September 2, 2020

Explained: In or out of community of property? South Africa’s marriage systems.

With the latest amendments to lockdown regulations, couples are allowed to marry with a wedding ceremony and reception once again, provided that fewer than 48 guests attend and that everyone present wears a mask (which makes for interesting photos!).

One thing that has not changed is deciding on a marital property regime before you say ‘I do’.

Now, ‘regime’ sounds serious. But so is the promise you’re making to your spouse-to-be. 

An antenuptial contract, often referred to as an ANC (or a ‘prenup’ overseas) takes care of the financial ‘terms and conditions’ of a marriage, and makes sure that the financial side of family life runs as smoothly as possible.

With the help of an experienced attorney, creating an antenuptial contract that suits you and your spouse is simple. 

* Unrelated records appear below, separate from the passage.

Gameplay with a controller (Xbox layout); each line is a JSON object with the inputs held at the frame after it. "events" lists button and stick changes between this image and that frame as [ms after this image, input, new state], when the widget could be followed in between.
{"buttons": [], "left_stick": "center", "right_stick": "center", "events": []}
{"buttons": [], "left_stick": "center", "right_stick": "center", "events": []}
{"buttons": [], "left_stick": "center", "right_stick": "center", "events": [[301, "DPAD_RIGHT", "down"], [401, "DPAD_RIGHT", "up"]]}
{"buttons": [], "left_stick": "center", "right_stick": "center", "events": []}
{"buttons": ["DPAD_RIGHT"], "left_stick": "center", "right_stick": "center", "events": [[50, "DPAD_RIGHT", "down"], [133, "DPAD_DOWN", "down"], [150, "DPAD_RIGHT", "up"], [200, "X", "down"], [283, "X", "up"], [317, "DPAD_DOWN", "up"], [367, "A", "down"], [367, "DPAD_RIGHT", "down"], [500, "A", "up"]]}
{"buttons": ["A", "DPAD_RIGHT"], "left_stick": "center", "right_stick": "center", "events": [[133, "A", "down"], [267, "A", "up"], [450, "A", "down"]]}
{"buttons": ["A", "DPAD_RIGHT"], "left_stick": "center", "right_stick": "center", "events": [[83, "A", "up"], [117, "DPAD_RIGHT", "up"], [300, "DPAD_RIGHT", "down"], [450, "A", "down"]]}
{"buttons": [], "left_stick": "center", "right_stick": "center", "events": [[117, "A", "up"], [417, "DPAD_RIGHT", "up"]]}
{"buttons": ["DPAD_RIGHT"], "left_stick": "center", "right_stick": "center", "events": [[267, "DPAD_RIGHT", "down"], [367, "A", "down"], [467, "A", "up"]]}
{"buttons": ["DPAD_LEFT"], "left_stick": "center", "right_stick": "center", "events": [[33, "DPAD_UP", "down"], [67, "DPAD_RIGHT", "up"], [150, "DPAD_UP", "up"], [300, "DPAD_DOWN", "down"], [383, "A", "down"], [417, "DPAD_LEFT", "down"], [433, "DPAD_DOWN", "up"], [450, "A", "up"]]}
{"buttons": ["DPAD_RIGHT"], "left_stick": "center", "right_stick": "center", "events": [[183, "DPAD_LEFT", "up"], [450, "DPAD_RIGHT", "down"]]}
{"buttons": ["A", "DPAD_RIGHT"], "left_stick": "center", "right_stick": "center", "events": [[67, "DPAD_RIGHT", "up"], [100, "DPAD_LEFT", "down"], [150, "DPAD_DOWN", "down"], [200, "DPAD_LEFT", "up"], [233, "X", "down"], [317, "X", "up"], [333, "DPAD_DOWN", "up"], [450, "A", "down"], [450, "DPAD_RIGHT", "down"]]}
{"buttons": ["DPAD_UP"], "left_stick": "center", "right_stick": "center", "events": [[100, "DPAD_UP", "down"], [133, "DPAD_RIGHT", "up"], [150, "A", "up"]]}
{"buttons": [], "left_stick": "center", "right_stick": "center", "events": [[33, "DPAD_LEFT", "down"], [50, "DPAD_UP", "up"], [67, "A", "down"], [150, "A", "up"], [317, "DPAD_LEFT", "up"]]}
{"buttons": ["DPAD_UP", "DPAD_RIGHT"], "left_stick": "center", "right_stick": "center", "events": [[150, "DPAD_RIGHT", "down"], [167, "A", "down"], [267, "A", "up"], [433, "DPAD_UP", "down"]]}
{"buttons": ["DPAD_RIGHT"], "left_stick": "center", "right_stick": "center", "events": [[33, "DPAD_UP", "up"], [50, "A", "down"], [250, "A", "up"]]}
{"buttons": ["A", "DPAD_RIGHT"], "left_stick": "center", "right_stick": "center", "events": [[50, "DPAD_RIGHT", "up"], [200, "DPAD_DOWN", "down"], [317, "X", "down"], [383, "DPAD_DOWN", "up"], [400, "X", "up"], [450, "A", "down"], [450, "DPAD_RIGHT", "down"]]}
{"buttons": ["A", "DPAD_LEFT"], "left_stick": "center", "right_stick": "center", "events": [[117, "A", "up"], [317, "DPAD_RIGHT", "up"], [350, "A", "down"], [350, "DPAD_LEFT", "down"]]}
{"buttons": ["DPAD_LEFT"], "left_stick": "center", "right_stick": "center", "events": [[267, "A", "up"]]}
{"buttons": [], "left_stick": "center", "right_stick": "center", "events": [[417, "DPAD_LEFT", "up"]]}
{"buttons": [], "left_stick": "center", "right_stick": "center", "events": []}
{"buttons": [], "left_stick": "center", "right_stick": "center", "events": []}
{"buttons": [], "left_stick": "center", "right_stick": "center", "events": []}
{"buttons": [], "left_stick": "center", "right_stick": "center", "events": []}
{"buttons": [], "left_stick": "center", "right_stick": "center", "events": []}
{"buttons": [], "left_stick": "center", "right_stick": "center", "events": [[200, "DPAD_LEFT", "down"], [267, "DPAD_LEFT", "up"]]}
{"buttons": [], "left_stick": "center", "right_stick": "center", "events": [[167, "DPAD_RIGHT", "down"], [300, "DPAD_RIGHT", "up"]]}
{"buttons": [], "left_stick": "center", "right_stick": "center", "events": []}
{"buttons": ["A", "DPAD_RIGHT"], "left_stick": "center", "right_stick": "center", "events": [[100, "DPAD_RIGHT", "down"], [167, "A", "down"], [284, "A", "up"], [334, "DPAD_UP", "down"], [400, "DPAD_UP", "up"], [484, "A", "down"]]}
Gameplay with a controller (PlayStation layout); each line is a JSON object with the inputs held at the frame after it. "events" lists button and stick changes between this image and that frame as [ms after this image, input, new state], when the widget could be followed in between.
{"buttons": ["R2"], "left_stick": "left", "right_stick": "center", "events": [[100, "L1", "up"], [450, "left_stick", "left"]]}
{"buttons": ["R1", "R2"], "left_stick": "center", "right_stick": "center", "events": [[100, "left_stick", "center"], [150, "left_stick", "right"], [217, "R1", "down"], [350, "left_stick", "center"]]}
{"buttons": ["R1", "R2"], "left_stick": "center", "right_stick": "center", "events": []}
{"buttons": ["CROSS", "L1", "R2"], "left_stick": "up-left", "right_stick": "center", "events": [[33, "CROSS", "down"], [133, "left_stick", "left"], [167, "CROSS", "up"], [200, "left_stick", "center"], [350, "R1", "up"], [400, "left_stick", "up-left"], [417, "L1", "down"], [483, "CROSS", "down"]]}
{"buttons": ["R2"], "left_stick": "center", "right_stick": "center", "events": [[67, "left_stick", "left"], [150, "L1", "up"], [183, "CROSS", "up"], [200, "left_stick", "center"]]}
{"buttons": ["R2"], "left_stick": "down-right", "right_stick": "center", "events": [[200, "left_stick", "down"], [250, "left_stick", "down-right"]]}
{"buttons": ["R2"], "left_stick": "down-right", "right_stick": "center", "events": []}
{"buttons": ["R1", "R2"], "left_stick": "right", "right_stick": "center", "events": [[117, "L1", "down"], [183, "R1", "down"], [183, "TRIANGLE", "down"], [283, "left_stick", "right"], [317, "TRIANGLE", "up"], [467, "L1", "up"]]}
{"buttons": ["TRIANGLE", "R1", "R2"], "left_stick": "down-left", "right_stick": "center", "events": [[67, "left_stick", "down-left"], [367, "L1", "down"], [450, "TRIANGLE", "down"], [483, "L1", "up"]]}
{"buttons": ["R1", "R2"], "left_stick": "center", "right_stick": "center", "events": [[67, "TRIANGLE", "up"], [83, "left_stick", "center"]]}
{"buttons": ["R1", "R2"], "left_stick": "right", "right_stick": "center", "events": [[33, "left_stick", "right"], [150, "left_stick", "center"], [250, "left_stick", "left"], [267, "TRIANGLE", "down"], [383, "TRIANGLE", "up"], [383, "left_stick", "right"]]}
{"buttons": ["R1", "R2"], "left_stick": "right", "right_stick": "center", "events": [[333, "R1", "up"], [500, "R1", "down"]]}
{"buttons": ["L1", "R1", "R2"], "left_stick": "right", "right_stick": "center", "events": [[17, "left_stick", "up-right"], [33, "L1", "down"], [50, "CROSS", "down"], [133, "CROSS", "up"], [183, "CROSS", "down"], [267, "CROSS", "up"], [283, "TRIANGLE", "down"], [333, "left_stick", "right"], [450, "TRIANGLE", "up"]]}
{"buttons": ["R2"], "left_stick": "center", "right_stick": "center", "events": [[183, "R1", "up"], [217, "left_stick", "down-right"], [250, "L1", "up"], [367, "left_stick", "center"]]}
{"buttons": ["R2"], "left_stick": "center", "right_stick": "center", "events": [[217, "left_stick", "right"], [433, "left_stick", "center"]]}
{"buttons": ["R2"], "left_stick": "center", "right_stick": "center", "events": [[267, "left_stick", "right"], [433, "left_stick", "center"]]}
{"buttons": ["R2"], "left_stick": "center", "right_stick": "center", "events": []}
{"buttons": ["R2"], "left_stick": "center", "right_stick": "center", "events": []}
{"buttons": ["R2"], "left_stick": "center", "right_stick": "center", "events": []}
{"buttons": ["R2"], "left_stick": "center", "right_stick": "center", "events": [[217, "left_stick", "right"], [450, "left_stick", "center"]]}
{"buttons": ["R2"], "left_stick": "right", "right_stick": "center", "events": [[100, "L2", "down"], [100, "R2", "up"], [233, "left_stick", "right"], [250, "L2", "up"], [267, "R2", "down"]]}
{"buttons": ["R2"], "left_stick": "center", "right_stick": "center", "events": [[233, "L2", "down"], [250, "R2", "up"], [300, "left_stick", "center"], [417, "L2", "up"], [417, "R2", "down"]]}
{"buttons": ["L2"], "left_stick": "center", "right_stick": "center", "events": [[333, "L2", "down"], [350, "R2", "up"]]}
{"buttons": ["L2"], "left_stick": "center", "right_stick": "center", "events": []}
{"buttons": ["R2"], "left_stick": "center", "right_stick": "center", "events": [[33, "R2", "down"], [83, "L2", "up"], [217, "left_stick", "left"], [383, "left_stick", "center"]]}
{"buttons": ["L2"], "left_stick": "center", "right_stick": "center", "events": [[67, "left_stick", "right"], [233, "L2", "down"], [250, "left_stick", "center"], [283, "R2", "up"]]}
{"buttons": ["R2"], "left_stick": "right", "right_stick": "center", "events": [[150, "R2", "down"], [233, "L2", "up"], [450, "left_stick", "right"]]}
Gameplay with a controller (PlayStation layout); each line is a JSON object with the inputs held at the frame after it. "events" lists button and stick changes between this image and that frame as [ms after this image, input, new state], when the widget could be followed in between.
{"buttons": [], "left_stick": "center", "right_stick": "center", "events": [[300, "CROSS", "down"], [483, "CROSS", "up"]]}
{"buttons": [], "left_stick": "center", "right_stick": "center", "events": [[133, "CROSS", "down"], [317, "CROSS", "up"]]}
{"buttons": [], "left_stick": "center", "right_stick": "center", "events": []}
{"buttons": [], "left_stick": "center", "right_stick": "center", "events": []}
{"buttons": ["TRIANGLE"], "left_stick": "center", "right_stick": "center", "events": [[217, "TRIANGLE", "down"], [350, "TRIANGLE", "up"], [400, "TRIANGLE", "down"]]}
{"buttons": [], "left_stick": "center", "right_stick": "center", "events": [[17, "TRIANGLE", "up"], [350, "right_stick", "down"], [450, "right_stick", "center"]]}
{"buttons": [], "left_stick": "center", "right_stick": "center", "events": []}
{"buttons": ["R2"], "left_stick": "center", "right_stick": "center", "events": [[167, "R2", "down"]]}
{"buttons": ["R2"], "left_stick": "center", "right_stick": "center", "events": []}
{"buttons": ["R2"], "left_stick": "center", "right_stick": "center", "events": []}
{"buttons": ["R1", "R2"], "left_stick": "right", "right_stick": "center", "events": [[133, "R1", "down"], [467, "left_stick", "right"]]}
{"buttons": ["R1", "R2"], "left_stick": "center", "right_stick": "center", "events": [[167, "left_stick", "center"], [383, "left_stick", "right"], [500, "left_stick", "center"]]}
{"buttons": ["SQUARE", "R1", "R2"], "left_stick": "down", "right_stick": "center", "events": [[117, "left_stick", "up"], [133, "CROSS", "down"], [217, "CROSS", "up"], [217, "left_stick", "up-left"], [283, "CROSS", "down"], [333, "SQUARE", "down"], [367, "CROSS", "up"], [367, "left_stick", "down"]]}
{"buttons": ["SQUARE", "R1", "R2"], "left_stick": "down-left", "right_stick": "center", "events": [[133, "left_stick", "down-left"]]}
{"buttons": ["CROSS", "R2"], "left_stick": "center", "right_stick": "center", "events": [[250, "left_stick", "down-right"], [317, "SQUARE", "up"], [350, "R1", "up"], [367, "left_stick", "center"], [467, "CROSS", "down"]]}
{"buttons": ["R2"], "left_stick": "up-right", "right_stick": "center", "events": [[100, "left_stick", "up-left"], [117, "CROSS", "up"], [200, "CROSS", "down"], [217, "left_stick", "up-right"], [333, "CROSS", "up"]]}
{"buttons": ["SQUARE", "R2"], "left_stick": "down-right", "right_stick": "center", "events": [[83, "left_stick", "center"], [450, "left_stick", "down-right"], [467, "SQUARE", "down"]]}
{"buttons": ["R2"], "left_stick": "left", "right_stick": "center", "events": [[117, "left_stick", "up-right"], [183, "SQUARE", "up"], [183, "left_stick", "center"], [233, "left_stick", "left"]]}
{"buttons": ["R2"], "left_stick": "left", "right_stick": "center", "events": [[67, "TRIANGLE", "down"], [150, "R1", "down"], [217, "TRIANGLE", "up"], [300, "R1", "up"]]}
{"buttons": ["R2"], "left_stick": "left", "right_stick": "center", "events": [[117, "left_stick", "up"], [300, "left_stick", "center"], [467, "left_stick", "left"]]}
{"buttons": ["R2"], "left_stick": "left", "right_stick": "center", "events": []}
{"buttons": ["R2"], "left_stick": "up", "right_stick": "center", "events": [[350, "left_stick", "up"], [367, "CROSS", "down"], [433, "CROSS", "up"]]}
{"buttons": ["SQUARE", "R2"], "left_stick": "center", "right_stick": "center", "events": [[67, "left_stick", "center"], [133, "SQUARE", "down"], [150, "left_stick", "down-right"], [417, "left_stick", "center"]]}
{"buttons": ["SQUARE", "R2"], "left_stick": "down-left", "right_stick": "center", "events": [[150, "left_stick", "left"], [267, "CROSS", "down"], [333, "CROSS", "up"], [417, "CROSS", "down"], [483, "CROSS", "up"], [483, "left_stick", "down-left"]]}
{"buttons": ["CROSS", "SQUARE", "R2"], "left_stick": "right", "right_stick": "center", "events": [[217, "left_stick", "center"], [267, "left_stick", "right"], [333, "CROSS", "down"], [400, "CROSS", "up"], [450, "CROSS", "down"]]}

First, you need to decide whether you want to be married in community of property or out of community of property.

If you choose marriage in community of property, you need go no further. This is the default option, and any couple who does not sign an antenuptial contract is considered to be married under this system. 

While it is initially easier administration-wise, there are a few pitfalls. You and your partner are considered to become one financial entity, which has the following implications: 

  • The assets as well as the debts of both partners are joined into a ‘joint estate’. This means that one spouse might end up in a worse position financially than they were before the marriage, if the other has debt outweighing their assets;
  • Everything that is earned, bought, inherited, or acquired in any other way during the marriage falls into the joint estate. The only exception is when a spouse inherits from a third party whose will stipulates that the inheritance may not form part of a joint estate. This means that even if one spouse earns significantly more (and even if they are the sole earner), the other is entitled to half of the estate that grows from that income; 
  • The contents of each partner’s bank account and any other assets that might only be registered in one of the partners’ names is part of the joint estate;
  • If one spouse creates debt that they cannot repay, it is the joint estate that is sued or becomes insolvent; no assets (whether or not they were acquired before the marriage) are protected from creditors;
  • When the marriage ends, whether by death or divorce, the estate is divided equally, irrespective of the value of the assets that each spouse contributed to the joint estate; this may leave one spouse with an unfair advantage or disadvantage.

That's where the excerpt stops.